Some LP agreements also contain implicit joint liability provisions. If the fund has an outstanding subscription line balance at termination and certain LPs cannot pay, the remaining solvent LPs may bear a larger share of the obligation than their pro-rata commitment. Read your LPA for acceleration and default provisions before you commit.
Five Questions to Ask Your GP Before Signing
These five questions will tell you more about a GP's subscription line practices than any marketing deck.
1. What is the maximum subscription line size as a percentage of uncalled capital? ILPA recommends 25 percent or less, with 15 percent as a preferred ceiling. A GP targeting 30 to 40 percent is using the facility aggressively.
2. What is your maximum draw period before you issue a capital call? The answer should be 180 days or less. Longer draw periods mean larger IRR inflation and higher interest costs charged to the fund.
3. Can you show me reported IRR versus pro-forma IRR without sub-line impact for your prior funds? Any GP who cannot or will not produce this comparison is either hiding something or has not tracked it. Neither answer is reassuring.
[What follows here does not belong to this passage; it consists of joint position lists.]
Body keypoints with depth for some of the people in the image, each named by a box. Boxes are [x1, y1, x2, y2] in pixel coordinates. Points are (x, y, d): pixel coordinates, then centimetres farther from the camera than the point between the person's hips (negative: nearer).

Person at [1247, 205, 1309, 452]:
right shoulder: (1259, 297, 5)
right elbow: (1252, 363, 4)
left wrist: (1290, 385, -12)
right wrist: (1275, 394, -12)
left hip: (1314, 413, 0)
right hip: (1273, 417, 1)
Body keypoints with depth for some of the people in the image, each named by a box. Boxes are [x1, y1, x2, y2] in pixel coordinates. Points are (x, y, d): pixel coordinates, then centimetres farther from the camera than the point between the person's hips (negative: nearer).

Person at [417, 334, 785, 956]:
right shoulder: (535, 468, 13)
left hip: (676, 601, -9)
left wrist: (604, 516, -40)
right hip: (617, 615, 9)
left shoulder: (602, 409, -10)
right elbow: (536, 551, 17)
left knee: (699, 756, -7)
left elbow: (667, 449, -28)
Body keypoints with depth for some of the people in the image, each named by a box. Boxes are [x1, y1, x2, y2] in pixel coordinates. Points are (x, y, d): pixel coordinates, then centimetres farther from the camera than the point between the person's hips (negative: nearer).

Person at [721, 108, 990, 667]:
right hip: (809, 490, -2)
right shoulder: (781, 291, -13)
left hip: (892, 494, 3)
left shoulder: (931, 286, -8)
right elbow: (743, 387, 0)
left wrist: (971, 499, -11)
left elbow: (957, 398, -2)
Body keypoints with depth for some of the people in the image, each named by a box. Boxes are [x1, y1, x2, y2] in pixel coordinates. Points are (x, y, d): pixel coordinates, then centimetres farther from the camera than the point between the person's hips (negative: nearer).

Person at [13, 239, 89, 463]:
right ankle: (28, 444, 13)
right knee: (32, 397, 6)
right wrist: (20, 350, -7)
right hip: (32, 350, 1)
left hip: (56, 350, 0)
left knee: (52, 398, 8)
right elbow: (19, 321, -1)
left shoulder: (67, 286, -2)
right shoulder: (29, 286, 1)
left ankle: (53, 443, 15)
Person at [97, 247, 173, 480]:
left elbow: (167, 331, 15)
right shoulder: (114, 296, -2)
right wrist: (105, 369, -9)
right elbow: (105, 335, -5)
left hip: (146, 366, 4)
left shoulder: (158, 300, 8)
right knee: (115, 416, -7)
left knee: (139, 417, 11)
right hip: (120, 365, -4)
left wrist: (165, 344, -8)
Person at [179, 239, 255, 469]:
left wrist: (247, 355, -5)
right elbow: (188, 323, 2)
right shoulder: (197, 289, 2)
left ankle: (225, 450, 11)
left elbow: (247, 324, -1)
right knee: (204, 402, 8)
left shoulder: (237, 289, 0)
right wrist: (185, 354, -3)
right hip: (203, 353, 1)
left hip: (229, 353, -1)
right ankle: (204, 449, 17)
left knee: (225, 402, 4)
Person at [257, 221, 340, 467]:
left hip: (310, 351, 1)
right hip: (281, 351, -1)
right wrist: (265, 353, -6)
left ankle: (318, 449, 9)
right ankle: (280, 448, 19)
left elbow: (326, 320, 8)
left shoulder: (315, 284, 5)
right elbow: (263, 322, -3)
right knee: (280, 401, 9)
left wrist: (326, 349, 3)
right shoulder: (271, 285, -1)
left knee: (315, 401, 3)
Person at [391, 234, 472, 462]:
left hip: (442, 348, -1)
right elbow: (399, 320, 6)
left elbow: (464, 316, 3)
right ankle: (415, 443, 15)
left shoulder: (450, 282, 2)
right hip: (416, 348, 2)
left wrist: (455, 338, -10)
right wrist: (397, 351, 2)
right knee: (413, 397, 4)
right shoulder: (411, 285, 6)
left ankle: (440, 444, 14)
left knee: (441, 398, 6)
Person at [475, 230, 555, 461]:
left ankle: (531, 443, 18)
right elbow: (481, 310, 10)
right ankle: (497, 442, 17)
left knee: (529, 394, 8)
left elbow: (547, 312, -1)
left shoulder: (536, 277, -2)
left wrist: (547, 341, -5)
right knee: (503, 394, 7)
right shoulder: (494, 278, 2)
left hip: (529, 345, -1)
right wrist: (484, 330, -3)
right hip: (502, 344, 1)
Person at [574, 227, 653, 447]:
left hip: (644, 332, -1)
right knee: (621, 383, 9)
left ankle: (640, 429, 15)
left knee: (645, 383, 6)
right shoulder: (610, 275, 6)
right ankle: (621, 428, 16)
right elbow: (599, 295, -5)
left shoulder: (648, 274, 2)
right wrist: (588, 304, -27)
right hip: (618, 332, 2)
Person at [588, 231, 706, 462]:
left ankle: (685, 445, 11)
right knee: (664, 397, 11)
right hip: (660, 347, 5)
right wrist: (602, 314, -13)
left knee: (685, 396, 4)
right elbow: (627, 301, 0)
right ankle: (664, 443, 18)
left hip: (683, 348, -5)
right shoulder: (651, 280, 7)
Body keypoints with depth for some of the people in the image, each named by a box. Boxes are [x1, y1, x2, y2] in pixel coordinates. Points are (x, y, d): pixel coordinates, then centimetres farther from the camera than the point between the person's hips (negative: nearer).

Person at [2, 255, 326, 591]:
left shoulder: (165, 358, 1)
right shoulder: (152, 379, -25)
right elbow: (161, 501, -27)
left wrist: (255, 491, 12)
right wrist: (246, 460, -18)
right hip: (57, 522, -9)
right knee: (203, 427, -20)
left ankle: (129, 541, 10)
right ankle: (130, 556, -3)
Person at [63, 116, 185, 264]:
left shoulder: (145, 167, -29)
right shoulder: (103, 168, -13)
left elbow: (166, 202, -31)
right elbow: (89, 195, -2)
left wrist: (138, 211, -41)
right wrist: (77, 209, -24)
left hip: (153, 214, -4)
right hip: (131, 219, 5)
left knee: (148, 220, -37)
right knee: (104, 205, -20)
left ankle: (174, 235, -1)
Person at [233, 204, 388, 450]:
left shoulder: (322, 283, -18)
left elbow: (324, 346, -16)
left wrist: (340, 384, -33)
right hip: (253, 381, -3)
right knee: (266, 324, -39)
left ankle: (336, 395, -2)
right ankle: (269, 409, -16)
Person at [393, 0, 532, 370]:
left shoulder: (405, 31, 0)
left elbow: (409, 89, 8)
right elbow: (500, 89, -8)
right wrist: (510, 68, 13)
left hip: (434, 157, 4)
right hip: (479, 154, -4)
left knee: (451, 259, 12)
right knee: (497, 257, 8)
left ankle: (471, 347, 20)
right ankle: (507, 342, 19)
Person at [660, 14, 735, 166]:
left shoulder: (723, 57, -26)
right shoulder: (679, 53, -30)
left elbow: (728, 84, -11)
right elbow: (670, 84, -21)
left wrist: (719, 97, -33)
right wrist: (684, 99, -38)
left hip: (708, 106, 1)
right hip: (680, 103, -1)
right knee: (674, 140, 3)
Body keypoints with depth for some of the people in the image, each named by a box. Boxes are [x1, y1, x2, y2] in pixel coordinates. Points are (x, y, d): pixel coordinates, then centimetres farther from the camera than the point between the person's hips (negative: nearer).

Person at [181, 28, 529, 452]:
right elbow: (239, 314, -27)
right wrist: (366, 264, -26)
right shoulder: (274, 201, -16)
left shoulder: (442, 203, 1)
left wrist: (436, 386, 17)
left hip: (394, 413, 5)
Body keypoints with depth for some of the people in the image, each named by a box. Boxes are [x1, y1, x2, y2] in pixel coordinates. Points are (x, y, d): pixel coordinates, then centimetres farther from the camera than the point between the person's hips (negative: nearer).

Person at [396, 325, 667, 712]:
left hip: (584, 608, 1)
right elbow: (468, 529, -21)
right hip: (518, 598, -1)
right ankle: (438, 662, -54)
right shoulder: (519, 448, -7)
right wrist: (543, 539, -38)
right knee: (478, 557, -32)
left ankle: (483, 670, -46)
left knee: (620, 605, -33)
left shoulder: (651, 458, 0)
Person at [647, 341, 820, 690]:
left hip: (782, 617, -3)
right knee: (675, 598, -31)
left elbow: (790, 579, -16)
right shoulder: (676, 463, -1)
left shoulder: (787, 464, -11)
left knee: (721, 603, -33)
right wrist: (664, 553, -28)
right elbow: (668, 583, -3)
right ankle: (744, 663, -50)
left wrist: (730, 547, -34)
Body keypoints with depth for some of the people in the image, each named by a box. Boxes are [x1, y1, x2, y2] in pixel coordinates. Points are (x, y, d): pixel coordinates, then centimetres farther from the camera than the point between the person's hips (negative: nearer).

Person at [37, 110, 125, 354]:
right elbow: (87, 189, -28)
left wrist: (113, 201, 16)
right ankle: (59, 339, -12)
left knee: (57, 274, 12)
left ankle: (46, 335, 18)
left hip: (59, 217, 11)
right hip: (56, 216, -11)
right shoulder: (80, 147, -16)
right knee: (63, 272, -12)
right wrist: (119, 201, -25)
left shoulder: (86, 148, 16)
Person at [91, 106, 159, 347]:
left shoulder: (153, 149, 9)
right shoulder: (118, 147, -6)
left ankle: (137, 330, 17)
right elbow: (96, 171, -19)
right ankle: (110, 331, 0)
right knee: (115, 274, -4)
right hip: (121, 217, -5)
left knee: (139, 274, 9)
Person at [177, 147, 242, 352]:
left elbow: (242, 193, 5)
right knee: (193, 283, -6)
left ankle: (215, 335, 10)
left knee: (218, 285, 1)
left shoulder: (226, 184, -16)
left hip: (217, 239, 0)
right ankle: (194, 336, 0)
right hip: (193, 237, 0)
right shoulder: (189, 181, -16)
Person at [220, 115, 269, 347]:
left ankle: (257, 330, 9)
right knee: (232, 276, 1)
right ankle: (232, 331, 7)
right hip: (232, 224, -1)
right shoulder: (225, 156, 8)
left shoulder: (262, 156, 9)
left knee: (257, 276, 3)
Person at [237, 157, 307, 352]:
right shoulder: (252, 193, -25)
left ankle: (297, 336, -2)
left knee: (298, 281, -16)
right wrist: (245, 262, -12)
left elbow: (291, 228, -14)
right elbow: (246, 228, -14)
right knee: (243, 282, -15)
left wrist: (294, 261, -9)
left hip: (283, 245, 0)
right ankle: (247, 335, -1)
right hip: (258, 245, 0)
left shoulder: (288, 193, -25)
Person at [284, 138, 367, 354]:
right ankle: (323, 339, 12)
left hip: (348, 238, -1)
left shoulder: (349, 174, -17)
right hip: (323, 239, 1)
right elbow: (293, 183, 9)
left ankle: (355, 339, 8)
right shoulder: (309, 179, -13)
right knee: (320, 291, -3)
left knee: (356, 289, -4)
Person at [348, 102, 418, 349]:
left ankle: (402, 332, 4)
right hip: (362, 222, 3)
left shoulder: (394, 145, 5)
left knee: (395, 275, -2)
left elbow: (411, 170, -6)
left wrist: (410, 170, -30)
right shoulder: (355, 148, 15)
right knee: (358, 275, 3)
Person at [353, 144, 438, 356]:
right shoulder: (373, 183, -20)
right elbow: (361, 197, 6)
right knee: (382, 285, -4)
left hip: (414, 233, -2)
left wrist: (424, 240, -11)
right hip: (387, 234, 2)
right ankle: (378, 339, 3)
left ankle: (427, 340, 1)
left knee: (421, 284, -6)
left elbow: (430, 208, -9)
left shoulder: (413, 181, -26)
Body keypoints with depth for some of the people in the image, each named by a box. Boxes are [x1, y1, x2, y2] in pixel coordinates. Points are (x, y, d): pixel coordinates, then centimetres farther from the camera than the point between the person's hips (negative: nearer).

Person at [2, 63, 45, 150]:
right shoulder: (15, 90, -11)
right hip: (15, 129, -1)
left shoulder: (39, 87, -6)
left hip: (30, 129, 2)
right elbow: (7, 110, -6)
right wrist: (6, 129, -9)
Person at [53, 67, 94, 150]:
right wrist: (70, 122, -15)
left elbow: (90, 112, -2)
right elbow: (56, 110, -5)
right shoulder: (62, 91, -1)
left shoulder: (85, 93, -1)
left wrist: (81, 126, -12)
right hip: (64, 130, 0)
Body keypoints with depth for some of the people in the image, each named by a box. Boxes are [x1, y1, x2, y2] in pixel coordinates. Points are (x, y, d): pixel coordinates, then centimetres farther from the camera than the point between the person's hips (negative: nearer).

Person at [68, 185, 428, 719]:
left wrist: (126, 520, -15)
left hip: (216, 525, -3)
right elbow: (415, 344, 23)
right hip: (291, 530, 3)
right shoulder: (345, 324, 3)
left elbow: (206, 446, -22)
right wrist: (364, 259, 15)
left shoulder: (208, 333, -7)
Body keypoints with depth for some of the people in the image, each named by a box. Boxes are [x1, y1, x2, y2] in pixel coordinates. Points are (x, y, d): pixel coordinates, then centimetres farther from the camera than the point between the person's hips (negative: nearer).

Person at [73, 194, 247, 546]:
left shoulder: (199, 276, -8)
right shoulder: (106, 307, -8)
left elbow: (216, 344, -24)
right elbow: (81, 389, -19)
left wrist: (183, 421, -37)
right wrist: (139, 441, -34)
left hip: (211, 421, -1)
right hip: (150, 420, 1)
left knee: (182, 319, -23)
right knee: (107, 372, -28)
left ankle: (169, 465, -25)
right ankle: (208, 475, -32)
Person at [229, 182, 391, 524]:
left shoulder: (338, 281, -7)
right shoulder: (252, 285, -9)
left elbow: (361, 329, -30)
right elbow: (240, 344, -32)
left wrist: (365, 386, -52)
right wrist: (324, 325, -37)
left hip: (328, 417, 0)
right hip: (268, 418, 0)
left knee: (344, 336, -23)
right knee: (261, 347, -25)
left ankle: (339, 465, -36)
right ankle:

4. What are the full facility costs, including spread, undrawn fee, and upfront fee, and how are those costs allocated? The answer to the allocation question should be "charged to the fund." If a GP says "charged to the GP," that is unusually LP-friendly. Verify it in the LPA.
5. What are the lender's rights if an LP defaults on a capital call? Understand the acceleration provisions before you commit. You are, in effect, sharing credit exposure with every other LP in the fund.
The Legitimate Case for Sub Lines
Not every subscription line is predatory financial engineering. Speed of execution in competitive auctions is a genuine competitive advantage. A GP who can close in 48 hours wins deals that a slower-moving GP loses. Those deals create real value for LPs.
The aggregated capital call model also reduces friction for large institutional LPs. Fewer, more predictable calls are operationally simpler than constant small calls tied to each deal. Treasury management at a pension fund or endowment is genuinely easier with quarterly calls rather than deal-by-deal calls.
The problem is not that subscription lines exist. The problem is that their IRR effect is rarely disclosed transparently, their cost is charged to LPs while the benefit accrues to GP carry metrics, and their usage has grown to near-universal levels without proportional growth in LP education about the mechanics. A subscription line used judiciously, with full disclosure, sensible size limits, and short draw periods, can be a legitimate fund management tool. A subscription line used to maximize the IRR number that drives fundraising for the next fund is a different thing entirely.
You now have the framework to tell the difference. Ask the five questions. Request the dual IRR reporting. Model the deployment lag into your portfolio allocation. The disclosure requirements effective in Q1 2026 mean that new funds must give you the data you need. For funds raised before that, you will need to ask for it explicitly.
Author Disclosure: Jeff Barnes, MBA has no personal position in any company, fund, or platform named in this article. Angel Investors Network has no current commercial relationship with any party mentioned. AIN provides marketing and education services, not investment advice. Past performance does not guarantee future results. All investments involve risk, including loss of principal.